> **Work request**: Gather every line in the rows below that contains the string "可怕的是", matching case exactly.

** Opening Recorded information block **

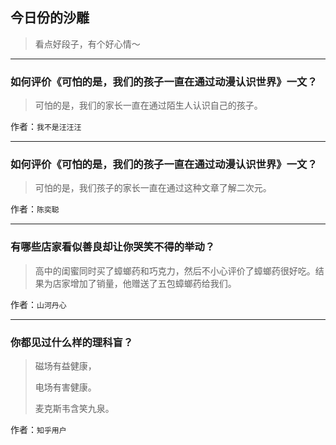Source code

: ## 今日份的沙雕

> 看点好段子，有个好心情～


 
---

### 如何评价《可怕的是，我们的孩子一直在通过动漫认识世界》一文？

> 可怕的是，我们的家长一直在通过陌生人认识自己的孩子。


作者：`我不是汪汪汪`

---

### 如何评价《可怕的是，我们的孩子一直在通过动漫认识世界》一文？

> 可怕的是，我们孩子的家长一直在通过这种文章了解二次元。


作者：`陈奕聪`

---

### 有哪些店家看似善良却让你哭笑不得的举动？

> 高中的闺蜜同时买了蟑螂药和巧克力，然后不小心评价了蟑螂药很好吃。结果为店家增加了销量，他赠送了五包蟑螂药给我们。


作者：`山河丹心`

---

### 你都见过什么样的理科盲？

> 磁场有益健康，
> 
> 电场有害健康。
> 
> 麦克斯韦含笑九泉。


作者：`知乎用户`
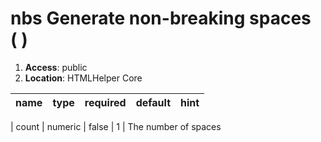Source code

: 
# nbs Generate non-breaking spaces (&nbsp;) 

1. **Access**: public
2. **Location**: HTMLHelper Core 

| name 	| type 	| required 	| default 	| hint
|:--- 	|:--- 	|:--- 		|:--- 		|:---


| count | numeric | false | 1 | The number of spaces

** Closing Recorded information block **

> **Solution below**:
### 如何评价《可怕的是，我们的孩子一直在通过动漫认识世界》一文？
> 可怕的是，我们的家长一直在通过陌生人认识自己的孩子。
### 如何评价《可怕的是，我们的孩子一直在通过动漫认识世界》一文？
> 可怕的是，我们孩子的家长一直在通过这种文章了解二次元。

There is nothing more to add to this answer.